━━ Data excerpts

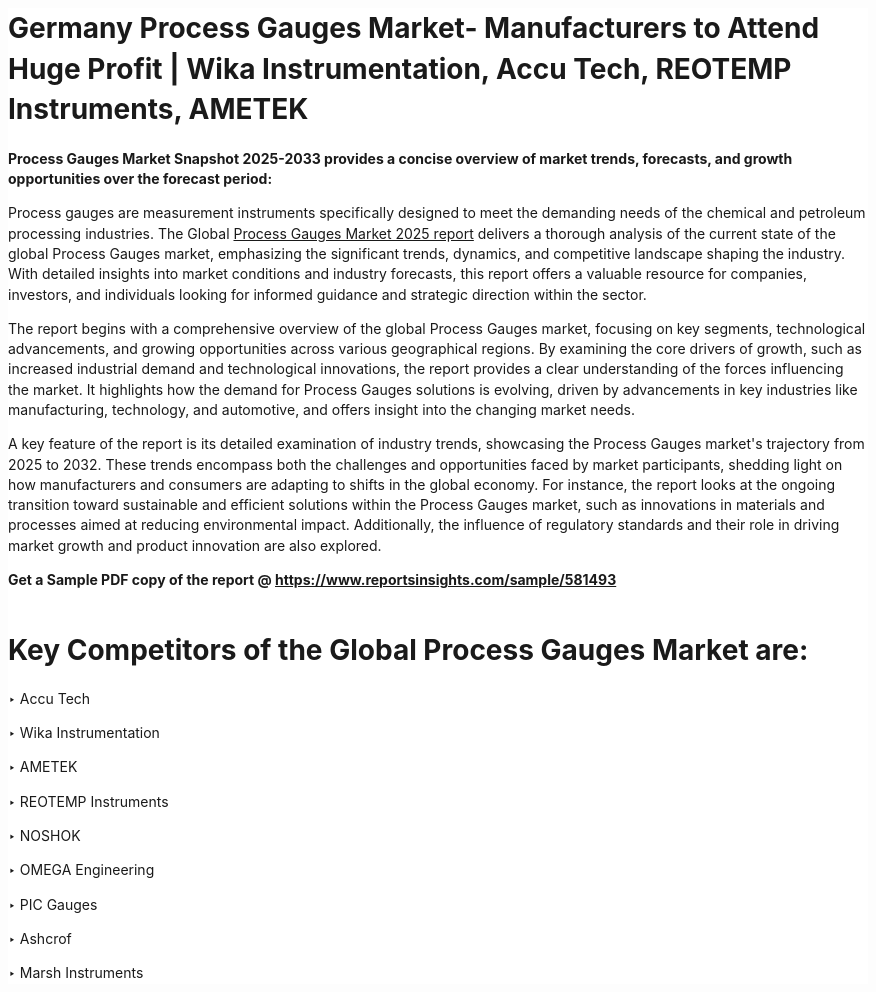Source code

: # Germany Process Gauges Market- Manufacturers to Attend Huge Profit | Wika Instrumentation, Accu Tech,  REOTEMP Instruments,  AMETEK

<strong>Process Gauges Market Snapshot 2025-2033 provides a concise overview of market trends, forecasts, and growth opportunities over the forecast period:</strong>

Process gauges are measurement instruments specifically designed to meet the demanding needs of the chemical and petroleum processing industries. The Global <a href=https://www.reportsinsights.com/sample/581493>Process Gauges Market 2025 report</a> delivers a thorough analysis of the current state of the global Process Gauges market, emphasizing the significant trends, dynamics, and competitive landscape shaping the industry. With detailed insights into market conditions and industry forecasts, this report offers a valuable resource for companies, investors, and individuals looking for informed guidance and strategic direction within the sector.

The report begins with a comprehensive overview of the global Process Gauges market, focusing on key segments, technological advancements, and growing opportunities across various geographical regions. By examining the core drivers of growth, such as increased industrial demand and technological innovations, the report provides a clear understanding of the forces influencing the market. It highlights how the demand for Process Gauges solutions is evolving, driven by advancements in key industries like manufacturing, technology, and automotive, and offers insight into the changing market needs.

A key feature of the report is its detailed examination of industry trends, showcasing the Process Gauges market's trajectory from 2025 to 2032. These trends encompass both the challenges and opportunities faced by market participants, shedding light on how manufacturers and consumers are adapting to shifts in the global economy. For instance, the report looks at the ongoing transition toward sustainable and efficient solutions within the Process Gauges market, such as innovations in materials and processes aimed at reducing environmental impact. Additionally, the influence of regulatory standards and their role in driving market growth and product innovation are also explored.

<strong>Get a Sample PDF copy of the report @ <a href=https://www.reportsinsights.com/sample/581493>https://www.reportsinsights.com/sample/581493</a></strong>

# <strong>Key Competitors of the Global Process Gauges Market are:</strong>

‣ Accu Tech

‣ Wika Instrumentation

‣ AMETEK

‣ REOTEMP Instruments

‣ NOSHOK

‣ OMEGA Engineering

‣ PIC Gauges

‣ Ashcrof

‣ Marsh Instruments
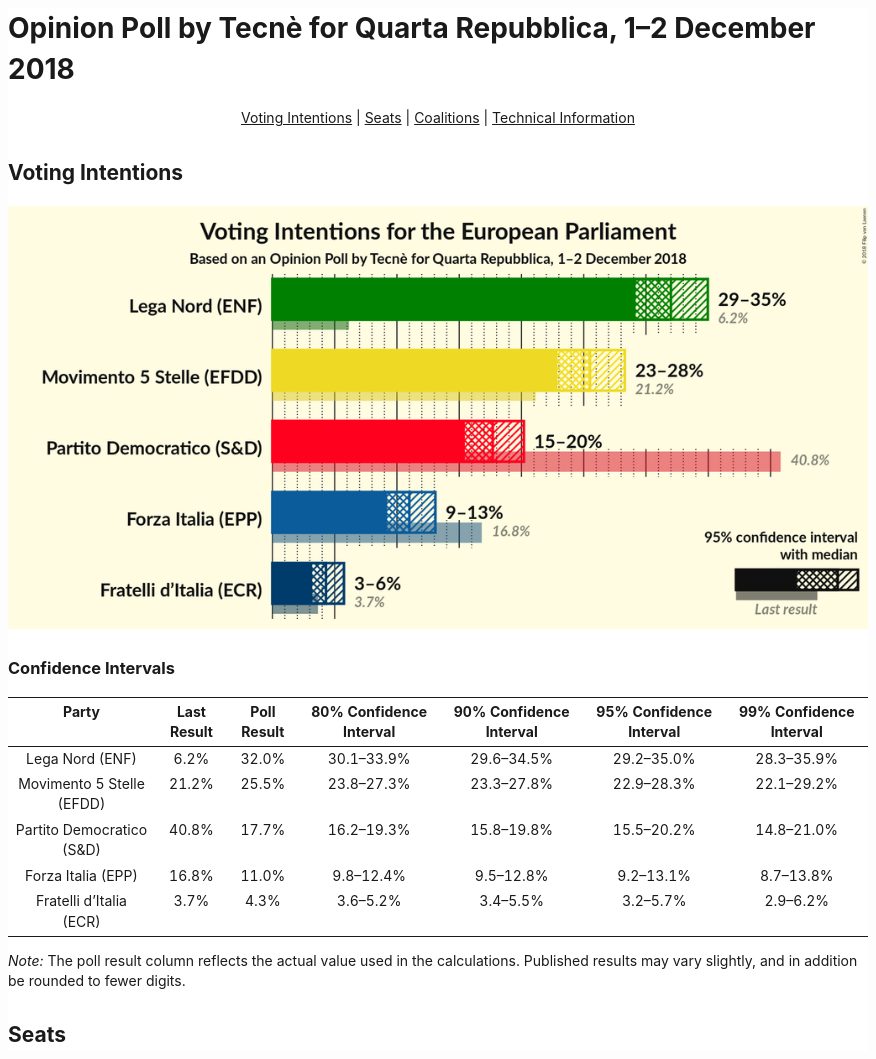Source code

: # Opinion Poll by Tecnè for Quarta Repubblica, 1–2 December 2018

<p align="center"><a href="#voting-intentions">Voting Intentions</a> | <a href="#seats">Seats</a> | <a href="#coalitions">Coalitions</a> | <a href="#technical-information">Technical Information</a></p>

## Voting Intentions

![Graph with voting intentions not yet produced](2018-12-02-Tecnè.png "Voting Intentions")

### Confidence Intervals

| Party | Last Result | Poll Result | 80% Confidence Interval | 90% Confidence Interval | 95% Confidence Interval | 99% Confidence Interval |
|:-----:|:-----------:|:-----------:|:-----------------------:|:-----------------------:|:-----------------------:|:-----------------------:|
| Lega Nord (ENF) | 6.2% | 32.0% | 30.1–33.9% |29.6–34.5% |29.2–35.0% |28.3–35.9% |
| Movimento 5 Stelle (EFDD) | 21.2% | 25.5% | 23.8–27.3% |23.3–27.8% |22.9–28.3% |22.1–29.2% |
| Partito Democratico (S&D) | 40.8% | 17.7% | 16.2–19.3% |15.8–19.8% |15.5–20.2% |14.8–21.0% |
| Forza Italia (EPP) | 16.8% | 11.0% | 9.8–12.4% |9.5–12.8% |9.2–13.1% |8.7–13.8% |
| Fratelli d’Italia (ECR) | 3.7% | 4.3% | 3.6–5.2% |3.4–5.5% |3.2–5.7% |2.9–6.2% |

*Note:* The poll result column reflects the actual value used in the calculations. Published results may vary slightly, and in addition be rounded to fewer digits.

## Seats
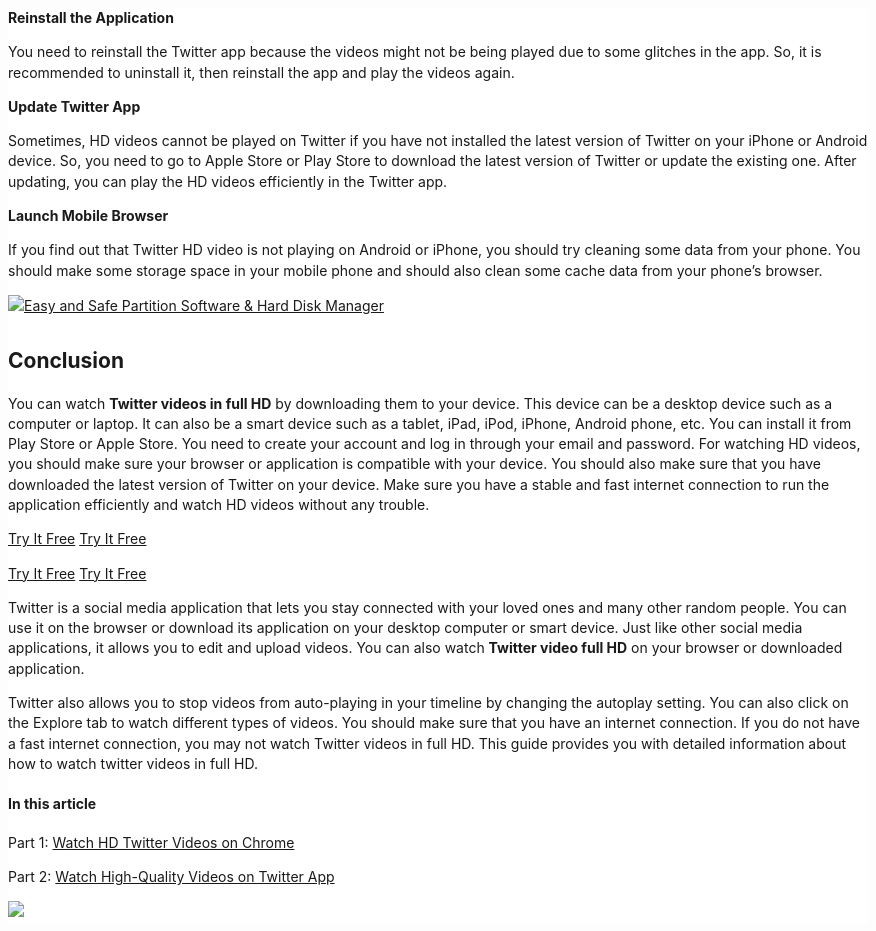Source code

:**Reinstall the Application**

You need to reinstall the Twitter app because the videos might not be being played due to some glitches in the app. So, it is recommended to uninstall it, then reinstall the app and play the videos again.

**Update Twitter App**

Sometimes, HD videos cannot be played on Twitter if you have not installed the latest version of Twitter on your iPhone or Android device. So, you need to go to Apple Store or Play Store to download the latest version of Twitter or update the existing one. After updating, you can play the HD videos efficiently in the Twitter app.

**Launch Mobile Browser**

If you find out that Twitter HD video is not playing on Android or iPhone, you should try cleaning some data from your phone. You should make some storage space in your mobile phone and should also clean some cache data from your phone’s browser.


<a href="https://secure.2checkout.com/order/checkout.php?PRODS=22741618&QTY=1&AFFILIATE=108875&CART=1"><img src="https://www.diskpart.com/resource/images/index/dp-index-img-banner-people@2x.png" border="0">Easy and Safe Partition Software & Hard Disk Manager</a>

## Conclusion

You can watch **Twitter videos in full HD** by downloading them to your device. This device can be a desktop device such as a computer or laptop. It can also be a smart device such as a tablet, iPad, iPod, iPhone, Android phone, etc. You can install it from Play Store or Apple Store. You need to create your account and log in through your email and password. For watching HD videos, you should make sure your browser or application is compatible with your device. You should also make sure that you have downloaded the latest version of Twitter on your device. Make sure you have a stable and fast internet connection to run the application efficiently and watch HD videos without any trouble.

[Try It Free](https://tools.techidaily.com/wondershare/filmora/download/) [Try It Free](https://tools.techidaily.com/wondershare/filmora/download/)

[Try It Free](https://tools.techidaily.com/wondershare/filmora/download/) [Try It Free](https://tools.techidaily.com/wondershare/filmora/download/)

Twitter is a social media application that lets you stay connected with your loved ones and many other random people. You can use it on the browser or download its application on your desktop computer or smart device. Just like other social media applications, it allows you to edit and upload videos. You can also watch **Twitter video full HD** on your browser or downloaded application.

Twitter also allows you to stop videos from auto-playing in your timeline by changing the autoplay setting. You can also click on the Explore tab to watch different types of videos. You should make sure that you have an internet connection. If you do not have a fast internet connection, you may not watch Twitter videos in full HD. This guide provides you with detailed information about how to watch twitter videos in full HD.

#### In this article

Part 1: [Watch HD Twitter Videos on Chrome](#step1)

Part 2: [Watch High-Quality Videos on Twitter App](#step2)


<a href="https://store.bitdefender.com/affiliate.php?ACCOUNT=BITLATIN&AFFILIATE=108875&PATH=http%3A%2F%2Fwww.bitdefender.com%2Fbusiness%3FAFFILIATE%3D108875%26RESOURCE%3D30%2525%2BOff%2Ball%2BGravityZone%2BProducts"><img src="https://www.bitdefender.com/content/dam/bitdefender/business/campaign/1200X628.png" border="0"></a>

━━━━
━━ Data excerpts

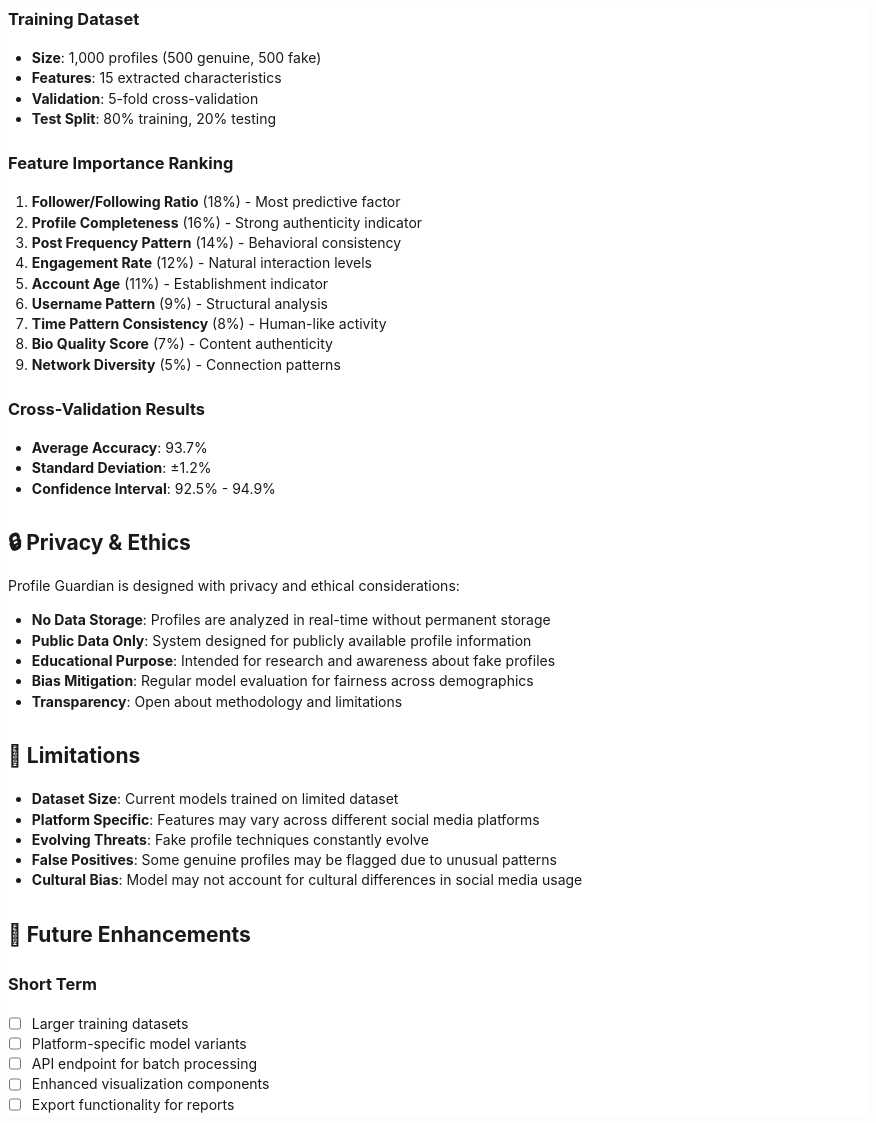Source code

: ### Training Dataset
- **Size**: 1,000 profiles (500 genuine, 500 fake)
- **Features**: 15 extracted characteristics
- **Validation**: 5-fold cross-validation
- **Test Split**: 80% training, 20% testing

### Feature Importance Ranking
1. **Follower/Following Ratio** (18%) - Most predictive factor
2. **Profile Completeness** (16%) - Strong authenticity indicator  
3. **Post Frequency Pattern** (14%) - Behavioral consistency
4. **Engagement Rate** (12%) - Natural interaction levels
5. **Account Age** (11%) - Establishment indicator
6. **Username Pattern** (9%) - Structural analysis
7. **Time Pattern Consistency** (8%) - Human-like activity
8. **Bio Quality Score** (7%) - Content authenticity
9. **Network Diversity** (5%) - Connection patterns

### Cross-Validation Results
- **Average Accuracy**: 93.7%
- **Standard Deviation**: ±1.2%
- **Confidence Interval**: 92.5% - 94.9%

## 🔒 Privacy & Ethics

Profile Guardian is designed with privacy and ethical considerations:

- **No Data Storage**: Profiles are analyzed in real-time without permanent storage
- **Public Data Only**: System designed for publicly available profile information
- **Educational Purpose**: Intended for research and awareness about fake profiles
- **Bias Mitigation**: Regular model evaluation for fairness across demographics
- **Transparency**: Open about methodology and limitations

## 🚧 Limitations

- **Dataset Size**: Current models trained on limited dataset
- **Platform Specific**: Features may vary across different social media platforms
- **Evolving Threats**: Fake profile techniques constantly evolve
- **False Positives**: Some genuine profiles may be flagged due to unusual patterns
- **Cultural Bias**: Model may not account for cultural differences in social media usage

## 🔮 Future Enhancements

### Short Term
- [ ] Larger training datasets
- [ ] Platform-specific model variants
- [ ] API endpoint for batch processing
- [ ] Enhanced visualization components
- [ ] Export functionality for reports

━━━━

Task details: Of the entries above, repeat exactly the lines between the line with "- **Transparency**: Open" and the line with "- **Evolving Threats**: Fake", inclusive, and no others.

Worked solution:
- **Transparency**: Open about methodology and limitations

## 🚧 Limitations

- **Dataset Size**: Current models trained on limited dataset
- **Platform Specific**: Features may vary across different social media platforms
- **Evolving Threats**: Fake profile techniques constantly evolve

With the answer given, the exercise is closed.